Jnk1 activity lowers the cellular production of H 2O 2 and modulates the growth arrest response to scavenging of H 2O 2 by catalase

Abstract

Hydrogen peroxide (H 2O 2) can interact with intracellular signaling pathways to regulate cell behavior. The c-Jun NH 2-terminal kinase 1 (JNK1) signal, involved in diverse aspects of cellular functioning, is implicated as a cell sensor of redox stress. The growth-inhibitory effect of both high-level H 2O 2 and H 2O 2-scavenging catalase treatments is accompanied by increased JNK1 activity.

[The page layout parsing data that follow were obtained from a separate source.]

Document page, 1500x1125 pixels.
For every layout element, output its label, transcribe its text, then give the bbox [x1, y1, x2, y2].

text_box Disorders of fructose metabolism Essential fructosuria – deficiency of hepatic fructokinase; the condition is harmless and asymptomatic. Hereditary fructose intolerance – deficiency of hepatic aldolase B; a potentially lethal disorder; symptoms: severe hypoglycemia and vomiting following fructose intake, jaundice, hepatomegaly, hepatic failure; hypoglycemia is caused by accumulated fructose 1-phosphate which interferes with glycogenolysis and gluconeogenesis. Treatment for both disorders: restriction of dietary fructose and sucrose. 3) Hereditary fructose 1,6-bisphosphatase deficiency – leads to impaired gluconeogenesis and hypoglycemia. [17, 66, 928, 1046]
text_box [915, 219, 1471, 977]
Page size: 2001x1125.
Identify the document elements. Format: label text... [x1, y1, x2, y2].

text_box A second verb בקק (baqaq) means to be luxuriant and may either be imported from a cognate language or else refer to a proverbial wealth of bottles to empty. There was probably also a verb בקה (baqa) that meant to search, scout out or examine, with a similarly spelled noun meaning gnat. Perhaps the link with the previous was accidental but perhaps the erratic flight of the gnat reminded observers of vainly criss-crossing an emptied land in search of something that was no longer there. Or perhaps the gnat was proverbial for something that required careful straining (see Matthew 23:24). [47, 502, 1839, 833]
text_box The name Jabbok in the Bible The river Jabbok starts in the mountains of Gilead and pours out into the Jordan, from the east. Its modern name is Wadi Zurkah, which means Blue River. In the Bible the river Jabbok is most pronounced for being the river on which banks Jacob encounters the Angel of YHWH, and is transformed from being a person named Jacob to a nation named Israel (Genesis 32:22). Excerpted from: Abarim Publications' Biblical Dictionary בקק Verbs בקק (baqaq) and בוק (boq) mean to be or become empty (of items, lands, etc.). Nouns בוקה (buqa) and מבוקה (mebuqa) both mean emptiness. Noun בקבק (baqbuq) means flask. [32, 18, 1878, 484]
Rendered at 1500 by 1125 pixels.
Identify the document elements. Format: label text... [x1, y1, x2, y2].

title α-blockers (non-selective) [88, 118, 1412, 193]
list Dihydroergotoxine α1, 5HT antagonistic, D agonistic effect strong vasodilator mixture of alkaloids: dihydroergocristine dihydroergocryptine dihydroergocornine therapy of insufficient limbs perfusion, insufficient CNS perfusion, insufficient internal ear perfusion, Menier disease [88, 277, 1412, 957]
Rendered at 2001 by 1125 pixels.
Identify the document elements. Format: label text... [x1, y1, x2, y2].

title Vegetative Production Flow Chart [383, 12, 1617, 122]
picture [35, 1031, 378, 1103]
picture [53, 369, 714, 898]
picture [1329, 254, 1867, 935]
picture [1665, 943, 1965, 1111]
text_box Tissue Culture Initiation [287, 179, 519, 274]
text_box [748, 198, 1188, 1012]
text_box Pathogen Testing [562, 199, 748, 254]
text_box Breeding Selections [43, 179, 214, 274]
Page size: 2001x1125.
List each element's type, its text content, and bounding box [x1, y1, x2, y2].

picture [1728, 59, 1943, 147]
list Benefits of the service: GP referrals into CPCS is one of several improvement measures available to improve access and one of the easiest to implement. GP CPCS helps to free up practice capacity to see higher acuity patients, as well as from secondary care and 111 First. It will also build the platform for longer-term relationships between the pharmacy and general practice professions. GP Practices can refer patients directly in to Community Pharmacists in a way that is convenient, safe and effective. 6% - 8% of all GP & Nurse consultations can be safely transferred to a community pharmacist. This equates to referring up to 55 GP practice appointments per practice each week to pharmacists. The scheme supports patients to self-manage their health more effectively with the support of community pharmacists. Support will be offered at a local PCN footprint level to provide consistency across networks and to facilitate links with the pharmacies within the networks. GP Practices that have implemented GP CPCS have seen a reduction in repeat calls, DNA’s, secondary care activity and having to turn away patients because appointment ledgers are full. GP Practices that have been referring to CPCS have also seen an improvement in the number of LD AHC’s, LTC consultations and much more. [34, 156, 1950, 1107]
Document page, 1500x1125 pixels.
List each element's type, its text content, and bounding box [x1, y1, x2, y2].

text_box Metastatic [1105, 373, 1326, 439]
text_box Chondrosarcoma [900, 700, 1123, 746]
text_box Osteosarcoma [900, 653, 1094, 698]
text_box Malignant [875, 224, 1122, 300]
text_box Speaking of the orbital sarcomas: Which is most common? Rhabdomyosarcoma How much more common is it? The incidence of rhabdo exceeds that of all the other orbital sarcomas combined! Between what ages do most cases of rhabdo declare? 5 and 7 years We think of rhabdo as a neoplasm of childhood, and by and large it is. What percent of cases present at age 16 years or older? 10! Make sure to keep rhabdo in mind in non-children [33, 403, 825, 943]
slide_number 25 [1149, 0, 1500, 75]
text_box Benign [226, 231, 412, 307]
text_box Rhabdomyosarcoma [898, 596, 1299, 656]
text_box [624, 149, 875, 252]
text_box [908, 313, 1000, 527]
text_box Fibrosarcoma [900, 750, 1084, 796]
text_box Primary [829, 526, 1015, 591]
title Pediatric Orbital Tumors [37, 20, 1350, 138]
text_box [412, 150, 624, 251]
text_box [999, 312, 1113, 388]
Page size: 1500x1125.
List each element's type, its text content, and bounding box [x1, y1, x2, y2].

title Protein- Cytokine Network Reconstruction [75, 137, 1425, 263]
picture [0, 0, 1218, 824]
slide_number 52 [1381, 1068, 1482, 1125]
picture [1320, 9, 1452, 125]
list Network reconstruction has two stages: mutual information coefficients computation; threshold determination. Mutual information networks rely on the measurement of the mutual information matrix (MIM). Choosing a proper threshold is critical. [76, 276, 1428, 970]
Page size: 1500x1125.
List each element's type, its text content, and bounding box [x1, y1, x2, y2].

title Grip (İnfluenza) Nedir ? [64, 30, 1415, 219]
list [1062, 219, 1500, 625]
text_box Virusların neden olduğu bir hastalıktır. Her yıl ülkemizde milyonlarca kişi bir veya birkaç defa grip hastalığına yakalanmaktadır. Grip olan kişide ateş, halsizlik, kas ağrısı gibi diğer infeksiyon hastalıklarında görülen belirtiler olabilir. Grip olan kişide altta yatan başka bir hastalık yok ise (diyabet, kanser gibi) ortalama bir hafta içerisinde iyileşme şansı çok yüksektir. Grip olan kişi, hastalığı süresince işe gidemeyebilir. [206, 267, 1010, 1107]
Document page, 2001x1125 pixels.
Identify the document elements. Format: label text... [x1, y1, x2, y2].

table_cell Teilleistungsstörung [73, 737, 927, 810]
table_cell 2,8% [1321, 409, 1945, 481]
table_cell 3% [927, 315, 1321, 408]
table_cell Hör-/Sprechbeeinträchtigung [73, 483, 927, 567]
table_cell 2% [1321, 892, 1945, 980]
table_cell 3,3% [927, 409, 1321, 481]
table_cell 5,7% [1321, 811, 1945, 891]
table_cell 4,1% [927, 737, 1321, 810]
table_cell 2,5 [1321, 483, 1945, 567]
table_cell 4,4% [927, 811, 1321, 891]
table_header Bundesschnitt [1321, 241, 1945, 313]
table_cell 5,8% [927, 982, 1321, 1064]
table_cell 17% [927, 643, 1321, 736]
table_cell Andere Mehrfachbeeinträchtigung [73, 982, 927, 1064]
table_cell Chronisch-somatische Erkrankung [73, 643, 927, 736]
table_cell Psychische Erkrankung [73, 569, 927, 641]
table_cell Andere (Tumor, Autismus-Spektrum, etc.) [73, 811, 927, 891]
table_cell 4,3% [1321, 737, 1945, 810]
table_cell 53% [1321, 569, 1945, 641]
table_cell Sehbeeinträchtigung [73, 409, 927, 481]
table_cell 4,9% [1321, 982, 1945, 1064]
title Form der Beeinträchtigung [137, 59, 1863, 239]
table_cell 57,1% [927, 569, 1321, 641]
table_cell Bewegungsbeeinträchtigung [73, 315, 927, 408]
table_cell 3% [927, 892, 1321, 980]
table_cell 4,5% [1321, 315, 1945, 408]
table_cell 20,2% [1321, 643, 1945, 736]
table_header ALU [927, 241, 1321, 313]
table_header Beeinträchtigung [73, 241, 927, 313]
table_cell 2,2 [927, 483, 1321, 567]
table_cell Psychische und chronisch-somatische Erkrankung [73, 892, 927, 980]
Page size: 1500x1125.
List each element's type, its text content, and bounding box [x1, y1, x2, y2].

To investigate the role of this response in growth regulation, the JNK1 signal was increased by the introduction of ectopic HA-JNK1. HA-JNK1 expression correlated with increases in basal c-Jun phosphorylation in a dose-dependent manner. Transient expression of HA-JNK1 potentiated cell growth arrest by catalase; however, with stable expression a degree of resistance to this response was observed. Resistance was accompanied by a lowered endogenous production of H 2O 2. Transient HA-JNK1 expression also reduced H 2O 2 generation, and this effect was reversed by the JNK inhibitor SP600125. These results indicate that the JNK1 stress response contributes to growth inhibition by catalase treatment via inhibition of cellular H 2O 2 production. Stable amplification of the JNK1 pathway leads to cellular adaptation to its signal, resulting in a diminished reliance upon H 2O 2 for efficient growth.